:: TASK PROMPT ::
Set down, character for character, the items from the very beginning through the line that contains "Wochen sind ins".

'''

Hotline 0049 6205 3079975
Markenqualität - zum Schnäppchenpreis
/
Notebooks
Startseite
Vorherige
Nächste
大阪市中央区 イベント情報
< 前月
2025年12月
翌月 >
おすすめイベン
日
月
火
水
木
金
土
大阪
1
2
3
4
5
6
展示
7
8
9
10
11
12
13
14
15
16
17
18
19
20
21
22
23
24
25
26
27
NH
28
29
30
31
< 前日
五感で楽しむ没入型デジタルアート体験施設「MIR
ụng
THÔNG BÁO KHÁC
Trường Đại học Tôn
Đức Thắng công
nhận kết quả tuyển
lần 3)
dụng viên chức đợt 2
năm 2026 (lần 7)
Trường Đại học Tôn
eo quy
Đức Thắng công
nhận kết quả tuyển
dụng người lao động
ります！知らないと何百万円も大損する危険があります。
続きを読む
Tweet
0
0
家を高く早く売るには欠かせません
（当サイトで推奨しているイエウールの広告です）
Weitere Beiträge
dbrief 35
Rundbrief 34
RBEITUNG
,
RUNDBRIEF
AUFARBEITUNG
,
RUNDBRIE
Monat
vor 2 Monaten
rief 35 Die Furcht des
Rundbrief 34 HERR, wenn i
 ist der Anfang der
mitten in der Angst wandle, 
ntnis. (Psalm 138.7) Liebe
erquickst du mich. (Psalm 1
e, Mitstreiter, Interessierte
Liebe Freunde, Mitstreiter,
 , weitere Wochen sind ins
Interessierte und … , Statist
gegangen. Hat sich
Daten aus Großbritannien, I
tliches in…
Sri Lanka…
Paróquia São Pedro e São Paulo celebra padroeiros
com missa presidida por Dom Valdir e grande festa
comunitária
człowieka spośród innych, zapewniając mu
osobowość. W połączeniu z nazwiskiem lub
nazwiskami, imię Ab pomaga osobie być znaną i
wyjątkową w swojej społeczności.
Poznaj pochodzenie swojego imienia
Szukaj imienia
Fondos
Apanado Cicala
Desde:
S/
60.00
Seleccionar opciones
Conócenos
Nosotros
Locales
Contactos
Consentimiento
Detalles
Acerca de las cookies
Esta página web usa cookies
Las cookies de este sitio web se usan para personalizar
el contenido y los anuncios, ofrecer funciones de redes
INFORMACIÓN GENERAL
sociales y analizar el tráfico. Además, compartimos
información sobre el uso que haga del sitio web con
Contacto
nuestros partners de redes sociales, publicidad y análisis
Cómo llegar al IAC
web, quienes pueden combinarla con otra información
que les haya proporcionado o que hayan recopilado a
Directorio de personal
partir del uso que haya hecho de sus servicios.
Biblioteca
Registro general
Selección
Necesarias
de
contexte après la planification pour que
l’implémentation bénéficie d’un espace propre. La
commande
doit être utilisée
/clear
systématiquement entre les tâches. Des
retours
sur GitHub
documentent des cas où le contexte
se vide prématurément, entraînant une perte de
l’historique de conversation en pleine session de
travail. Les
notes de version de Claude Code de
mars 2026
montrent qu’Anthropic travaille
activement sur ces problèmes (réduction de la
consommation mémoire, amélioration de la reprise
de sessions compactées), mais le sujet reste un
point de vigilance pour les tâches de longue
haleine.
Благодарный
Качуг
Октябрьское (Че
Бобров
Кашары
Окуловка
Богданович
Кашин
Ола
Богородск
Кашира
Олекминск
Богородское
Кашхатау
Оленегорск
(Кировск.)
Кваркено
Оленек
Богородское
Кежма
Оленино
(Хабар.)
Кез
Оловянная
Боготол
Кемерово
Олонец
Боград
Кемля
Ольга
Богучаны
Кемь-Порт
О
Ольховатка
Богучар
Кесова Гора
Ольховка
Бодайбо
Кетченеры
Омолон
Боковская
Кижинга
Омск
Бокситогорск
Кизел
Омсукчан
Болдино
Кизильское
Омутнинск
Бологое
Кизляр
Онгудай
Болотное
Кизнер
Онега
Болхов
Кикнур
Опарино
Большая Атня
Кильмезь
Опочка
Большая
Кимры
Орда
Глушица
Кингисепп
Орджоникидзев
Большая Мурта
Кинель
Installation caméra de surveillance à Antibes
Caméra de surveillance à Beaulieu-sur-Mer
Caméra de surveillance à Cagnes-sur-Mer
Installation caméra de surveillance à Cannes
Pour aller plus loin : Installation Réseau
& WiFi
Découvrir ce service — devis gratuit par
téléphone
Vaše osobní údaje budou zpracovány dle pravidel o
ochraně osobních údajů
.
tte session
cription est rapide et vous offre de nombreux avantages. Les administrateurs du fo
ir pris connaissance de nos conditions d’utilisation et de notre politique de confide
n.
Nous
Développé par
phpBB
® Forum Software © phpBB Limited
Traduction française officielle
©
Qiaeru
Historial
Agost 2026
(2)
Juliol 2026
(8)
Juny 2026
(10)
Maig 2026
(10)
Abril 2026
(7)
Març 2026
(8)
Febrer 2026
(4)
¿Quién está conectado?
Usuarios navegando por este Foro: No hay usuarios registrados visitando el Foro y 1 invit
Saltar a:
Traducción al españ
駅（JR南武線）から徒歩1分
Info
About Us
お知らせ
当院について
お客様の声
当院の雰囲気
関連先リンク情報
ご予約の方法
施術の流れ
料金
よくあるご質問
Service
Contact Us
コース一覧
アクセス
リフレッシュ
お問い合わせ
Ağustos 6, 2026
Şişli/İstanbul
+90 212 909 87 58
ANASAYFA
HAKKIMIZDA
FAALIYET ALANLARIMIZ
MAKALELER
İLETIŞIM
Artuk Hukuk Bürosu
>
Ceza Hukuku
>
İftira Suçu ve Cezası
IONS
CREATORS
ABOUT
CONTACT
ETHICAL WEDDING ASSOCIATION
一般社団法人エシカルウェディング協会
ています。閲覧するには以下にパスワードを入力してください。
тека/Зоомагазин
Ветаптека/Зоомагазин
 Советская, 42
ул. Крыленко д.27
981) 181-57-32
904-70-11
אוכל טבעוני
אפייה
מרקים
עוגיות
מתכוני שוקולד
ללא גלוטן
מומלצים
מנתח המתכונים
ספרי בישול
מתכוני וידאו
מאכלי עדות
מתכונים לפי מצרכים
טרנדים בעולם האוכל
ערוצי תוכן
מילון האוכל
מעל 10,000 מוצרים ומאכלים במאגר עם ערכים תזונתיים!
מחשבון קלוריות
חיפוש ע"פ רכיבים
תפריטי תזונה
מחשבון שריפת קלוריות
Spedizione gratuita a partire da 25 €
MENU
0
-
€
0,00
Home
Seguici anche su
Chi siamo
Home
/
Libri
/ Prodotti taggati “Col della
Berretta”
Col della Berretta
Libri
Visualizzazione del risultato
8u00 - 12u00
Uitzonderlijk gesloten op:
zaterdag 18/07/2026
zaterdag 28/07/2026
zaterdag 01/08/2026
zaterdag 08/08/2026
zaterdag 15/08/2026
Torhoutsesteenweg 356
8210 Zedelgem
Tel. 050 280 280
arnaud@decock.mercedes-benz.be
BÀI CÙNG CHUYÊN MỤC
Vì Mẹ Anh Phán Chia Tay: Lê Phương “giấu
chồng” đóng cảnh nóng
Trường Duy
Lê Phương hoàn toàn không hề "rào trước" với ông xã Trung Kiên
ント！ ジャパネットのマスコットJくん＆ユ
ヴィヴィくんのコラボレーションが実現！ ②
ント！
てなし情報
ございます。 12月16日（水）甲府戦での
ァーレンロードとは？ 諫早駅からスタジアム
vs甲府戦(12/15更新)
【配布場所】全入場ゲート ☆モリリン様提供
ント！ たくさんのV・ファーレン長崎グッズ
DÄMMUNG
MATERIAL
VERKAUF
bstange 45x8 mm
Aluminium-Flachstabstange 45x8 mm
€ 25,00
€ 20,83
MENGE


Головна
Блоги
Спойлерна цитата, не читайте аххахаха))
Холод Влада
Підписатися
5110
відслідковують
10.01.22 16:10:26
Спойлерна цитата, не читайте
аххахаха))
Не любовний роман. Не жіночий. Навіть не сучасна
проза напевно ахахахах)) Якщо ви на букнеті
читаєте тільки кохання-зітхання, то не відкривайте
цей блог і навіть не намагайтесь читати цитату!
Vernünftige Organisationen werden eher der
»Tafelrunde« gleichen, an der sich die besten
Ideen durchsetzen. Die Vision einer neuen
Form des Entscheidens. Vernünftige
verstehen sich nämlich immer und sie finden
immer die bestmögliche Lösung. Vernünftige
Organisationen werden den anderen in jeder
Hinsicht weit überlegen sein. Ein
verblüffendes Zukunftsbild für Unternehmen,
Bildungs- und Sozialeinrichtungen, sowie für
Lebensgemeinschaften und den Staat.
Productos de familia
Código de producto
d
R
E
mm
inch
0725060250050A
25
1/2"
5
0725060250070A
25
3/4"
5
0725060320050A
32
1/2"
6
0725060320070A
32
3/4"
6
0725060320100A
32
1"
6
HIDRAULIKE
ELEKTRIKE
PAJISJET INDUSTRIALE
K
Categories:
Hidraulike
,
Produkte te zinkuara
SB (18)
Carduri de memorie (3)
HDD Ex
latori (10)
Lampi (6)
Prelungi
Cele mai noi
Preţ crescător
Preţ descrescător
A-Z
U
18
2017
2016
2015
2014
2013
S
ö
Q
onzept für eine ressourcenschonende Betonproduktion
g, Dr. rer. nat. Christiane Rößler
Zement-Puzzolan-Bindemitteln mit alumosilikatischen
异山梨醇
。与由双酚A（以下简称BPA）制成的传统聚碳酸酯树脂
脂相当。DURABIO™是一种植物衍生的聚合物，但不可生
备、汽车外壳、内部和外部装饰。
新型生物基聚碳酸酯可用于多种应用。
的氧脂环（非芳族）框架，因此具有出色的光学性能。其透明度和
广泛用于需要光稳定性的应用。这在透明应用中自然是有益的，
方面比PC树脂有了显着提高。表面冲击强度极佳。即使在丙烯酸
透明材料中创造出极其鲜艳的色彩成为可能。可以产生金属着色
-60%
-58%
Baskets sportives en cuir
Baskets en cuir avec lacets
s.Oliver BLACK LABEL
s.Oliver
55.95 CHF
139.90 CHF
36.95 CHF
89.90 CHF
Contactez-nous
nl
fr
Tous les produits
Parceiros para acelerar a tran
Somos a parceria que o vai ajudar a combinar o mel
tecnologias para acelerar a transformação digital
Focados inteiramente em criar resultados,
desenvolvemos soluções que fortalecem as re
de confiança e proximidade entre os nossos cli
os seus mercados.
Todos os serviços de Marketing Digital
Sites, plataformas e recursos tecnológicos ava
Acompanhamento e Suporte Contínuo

'''

:: ANSWER BELOW ::
Hotline 0049 6205 3079975
Markenqualität - zum Schnäppchenpreis
/
Notebooks
Startseite
Vorherige
Nächste
大阪市中央区 イベント情報
< 前月
2025年12月
翌月 >
おすすめイベン
日
月
火
水
木
金
土
大阪
1
2
3
4
5
6
展示
7
8
9
10
11
12
13
14
15
16
17
18
19
20
21
22
23
24
25
26
27
NH
28
29
30
31
< 前日
五感で楽しむ没入型デジタルアート体験施設「MIR
ụng
THÔNG BÁO KHÁC
Trường Đại học Tôn
Đức Thắng công
nhận kết quả tuyển
lần 3)
dụng viên chức đợt 2
năm 2026 (lần 7)
Trường Đại học Tôn
eo quy
Đức Thắng công
nhận kết quả tuyển
dụng người lao động
ります！知らないと何百万円も大損する危険があります。
続きを読む
Tweet
0
0
家を高く早く売るには欠かせません
（当サイトで推奨しているイエウールの広告です）
Weitere Beiträge
dbrief 35
Rundbrief 34
RBEITUNG
,
RUNDBRIEF
AUFARBEITUNG
,
RUNDBRIE
Monat
vor 2 Monaten
rief 35 Die Furcht des
Rundbrief 34 HERR, wenn i
 ist der Anfang der
mitten in der Angst wandle, 
ntnis. (Psalm 138.7) Liebe
erquickst du mich. (Psalm 1
e, Mitstreiter, Interessierte
Liebe Freunde, Mitstreiter,
 , weitere Wochen sind ins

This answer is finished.